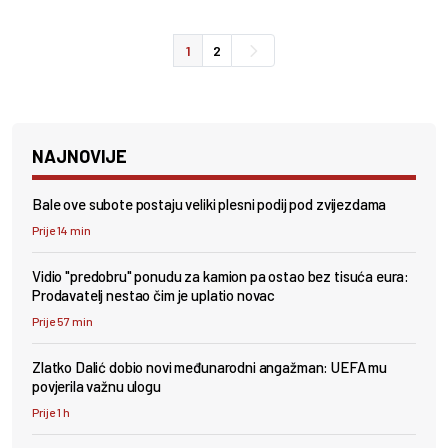
1
2
NAJNOVIJE
Bale ove subote postaju veliki plesni podij pod zvijezdama
Prije 14 min
Vidio "predobru" ponudu za kamion pa ostao bez tisuća eura:
Prodavatelj nestao čim je uplatio novac
Prije 57 min
Zlatko Dalić dobio novi međunarodni angažman: UEFA mu
povjerila važnu ulogu
Prije 1 h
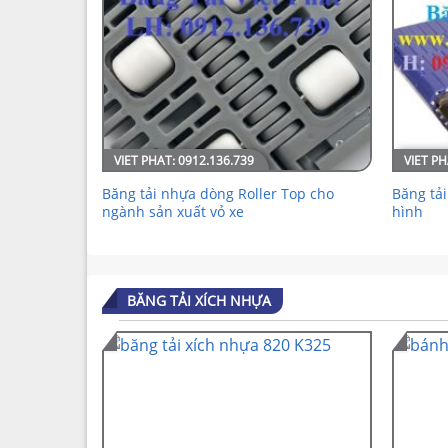
Băng tải nhựa dòng Roller Top cho
Băng tả
ngành sản xuất vỏ xe
hình
BĂNG TẢI XÍCH NHỰA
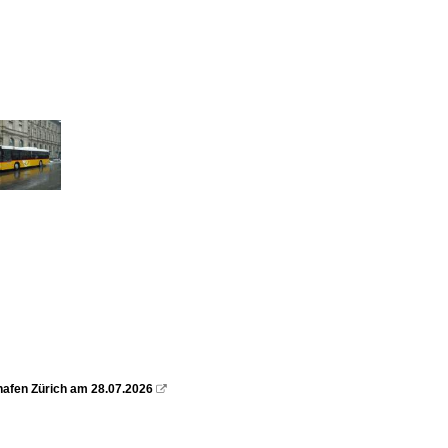
ghafen Zürich am 28.07.2026

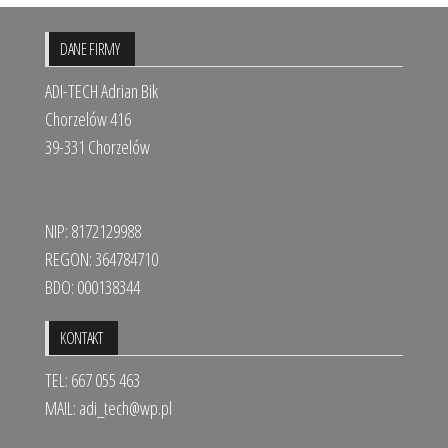
DANE FIRMY
ADI-TECH Adrian Bik
Chorzelów 416
39-331 Chorzelów
NIP: 8172129988
REGON: 364784710
BDO: 000138344
KONTAKT
TEL: 667 055 463
MAIL:
adi_tech@wp.pl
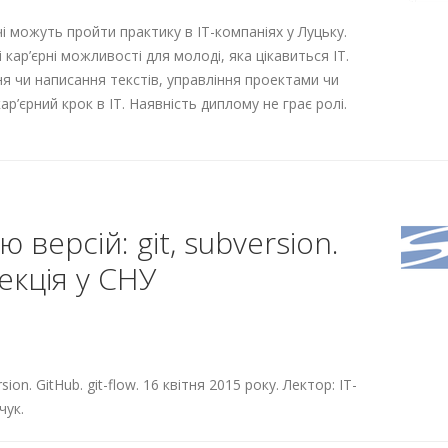
очі можуть пройти практику в ІТ-компаніях у Луцьку.
 кар’єрні можливості для молоді, яка цікавиться ІТ.
я чи написання текстів, управління проектами чи
р’єрний крок в ІТ. Наявність диплому не грає ролі.
версій: git, subversion.
Лекція у СНУ
ion. GitHub. git-flow. 16 квітня 2015 року. Лектор: ІТ-
чук.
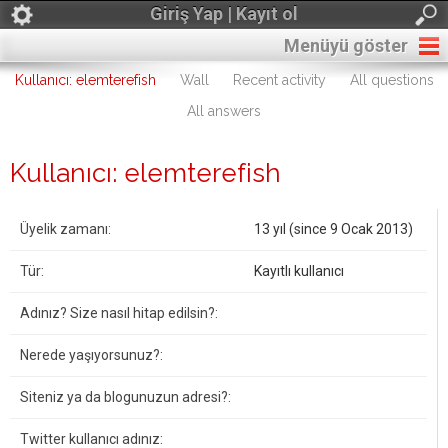
Giriş Yap | Kayıt ol
Menüyü göster
Kullanıcı: elemterefish
Wall
Recent activity
All questions
All answers
Kullanıcı: elemterefish
Üyelik zamanı:
13 yıl (since 9 Ocak 2013)
Tür:
Kayıtlı kullanıcı
Adınız? Size nasıl hitap edilsin?:
Nerede yaşıyorsunuz?:
Siteniz ya da blogunuzun adresi?:
Twitter kullanıcı adınız:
□ □ □ □ □
### Written task
Although the entries hold pictures, the copy you make of them should have none, and every other word should match exactly.

### Task answer
1
2
NAJNOVIJE
Bale ove subote postaju veliki plesni podij pod zvijezdama
Prije 14 min
Vidio "predobru" ponudu za kamion pa ostao bez tisuća eura:
Prodavatelj nestao čim je uplatio novac
Prije 57 min
Zlatko Dalić dobio novi međunarodni angažman: UEFA mu
povjerila važnu ulogu
Prije 1 h
Băng tải nhựa dòng Roller Top cho
Băng tả
ngành sản xuất vỏ xe
hình
BĂNG TẢI XÍCH NHỰA
ghafen Zürich am 28.07.2026

DANE FIRMY
ADI-TECH Adrian Bik
Chorzelów 416
39-331 Chorzelów
NIP: 8172129988
REGON: 364784710
BDO: 000138344
KONTAKT
TEL: 667 055 463
MAIL:
adi_tech@wp.pl
очі можуть пройти практику в ІТ-компаніях у Луцьку.
 кар’єрні можливості для молоді, яка цікавиться ІТ.
я чи написання текстів, управління проектами чи
р’єрний крок в ІТ. Наявність диплому не грає ролі.
версій: git, subversion.
Лекція у СНУ
ion. GitHub. git-flow. 16 квітня 2015 року. Лектор: ІТ-
чук.
Giriş Yap | Kayıt ol
Menüyü göster
Kullanıcı: elemterefish
Wall
Recent activity
All questions
All answers
Kullanıcı: elemterefish
Üyelik zamanı:
13 yıl (since 9 Ocak 2013)
Tür:
Kayıtlı kullanıcı
Adınız? Size nasıl hitap edilsin?:
Nerede yaşıyorsunuz?:
Siteniz ya da blogunuzun adresi?:
Twitter kullanıcı adınız:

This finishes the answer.